Well, not yet but I'm going to make chicken soup today to help me recover from this dang ol cold that attacked yesterday. This soup is dual purpose as it makes both soup and enables me to freeze tender cooked chicken for later in the week. This is the plan, get a big pot (Dutch oven) and either melt a blob of butter or pour in a couple tablespoons of lightly flavored oil (as in, not olive or coconut) and low-medium heat. Open big pack of chicken breasts with bones and skin and place in the pot. Making this with the bones and skin still on the poultry improves the flavor and texture of both finished products by 1000%. If you live in the Northeast or somewhere where all of the packaged chicken is boneless and skinless, complain!
As the chicken is browning chop onions, celery, green peppers (or whatever peppers you like) carrots and garlic and pile them on top of the chicken in the pot.

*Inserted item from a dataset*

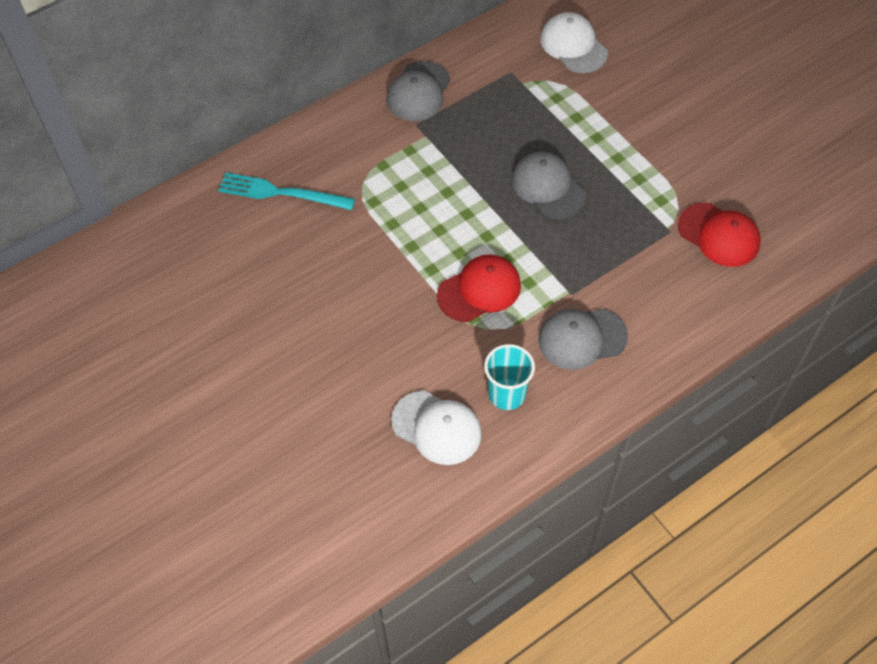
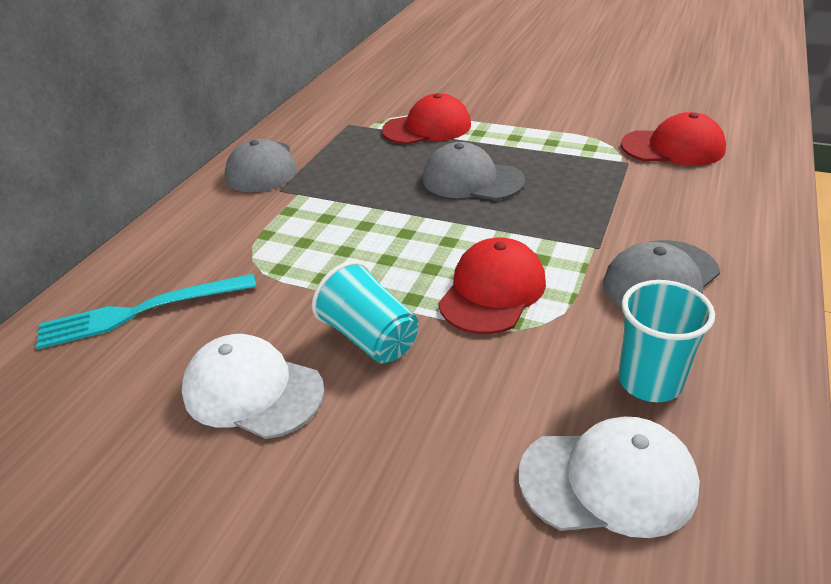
camera: 30 degrees left, 20 degrees down
white cap [540,12,608,73] -> white cap moved to [182,334,325,439]
none -> turquoise cup [312,261,419,363]
none -> red cap [382,93,471,145]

Put a lid on it and cook for fifteen minutes or so. When the veggies are brightly colored, pour 8 cups of water in the pot and a liberal pinch of salt. Raise the heat to medium and cover again until it's at a high simmer and the chicken looks done. Then, reduce heat to a low simmer, cover and let it cook for an hour or two, until the chicken practically slides off the bones.
Take the chicken out of the pot and let cool separately. I keep two of the breasts for the soup, and put the rest in individual freezer bags to freeze for later. Then, when I have herbs, parsley, dill, cilantro, I add them to the soup towards the end. Yum!